2
Mientras tanto, en Negumak las cosas eran muy diferentes.
Ghodraan y Kiltaara permanecían mucho tiempo juntos. Ella nunca había utilizado una espada antes, y Ghodraan estaba gustoso de poder enseñarle, sintiéndose igual que su padre cuando le estaba entrenando a él. Kiltaara era ágil con ella, aprendía rápido y pasaban la mayor parte del día divirtiéndose de aquella forma, en el patio de sus aposentos, donde en la calma del valle solamente podía escucharse el entrechocar de las espadas de madera.
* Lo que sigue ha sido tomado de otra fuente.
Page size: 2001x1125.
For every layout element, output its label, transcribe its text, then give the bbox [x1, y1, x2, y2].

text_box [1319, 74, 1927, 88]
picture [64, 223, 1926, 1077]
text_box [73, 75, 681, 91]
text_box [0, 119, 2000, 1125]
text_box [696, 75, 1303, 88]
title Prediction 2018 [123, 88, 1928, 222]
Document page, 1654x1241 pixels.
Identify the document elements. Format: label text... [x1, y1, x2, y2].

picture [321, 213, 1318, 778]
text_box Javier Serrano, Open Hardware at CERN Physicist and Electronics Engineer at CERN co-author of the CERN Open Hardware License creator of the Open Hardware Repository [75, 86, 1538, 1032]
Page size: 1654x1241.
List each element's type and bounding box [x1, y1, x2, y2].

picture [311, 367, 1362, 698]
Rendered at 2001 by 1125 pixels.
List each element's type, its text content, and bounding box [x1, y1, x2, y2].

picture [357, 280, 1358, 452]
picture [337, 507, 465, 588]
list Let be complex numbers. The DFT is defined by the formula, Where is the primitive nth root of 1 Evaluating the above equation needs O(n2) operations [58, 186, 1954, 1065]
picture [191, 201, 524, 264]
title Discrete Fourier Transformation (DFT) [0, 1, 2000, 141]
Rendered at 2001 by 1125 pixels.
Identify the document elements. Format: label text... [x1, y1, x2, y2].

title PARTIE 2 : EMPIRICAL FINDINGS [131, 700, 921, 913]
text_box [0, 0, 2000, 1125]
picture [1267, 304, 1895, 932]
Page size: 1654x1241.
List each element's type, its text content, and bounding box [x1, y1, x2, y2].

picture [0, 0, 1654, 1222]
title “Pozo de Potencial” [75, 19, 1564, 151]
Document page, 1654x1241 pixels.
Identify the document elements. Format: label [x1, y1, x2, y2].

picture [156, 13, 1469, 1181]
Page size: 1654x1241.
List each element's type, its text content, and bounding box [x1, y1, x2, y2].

Sin embargo, y a pesar de que dormían juntos, aún no había tenido lugar ningún contacto íntimo por parte de ambos. A ninguno le molestaba esta situación, al contrario, se conformaban con estar juntos desde otra manera ya que había muchas cosas que no entendían de sus propios cuerpos: compartían besos y abrazos, caricias en la mejilla y en el cabello, y en los momentos en que más rato pasaban besándose, Kiltaara sentía como algunas partes de su cuerpo se ponían muy tibias y húmedas, mientras que a él se le endurecían otras. Por una cuestión de vergüenza más que por otra cosa, ninguno de los dos charlaba sobre esto con Sophia. Entendían que era algo normal, algo que quizá les faltaba por descubrir, y aunque no hubiese palabras de por medio, querían hacerlo juntos cuando el tiempo fuera el indicado.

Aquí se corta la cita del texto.